══ Records provided

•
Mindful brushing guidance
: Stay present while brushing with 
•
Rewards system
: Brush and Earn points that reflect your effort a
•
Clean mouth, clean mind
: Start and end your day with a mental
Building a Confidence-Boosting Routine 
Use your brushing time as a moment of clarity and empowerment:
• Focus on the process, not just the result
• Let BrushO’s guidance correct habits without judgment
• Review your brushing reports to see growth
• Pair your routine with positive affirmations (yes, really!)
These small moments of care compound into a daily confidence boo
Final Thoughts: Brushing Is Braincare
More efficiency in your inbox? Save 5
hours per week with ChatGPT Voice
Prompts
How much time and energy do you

════

Arrange every line of the records above as a numbered list, leaving out any blank lines.

1. •
2. Mindful brushing guidance
3. : Stay present while brushing with 
4. •
5. Rewards system
6. : Brush and Earn points that reflect your effort a
7. •
8. Clean mouth, clean mind
9. : Start and end your day with a mental
10. Building a Confidence-Boosting Routine 
11. Use your brushing time as a moment of clarity and empowerment:
12. • Focus on the process, not just the result
13. • Let BrushO’s guidance correct habits without judgment
14. • Review your brushing reports to see growth
15. • Pair your routine with positive affirmations (yes, really!)
16. These small moments of care compound into a daily confidence boo
17. Final Thoughts: Brushing Is Braincare
18. More efficiency in your inbox? Save 5
19. hours per week with ChatGPT Voice
20. Prompts
21. How much time and energy do you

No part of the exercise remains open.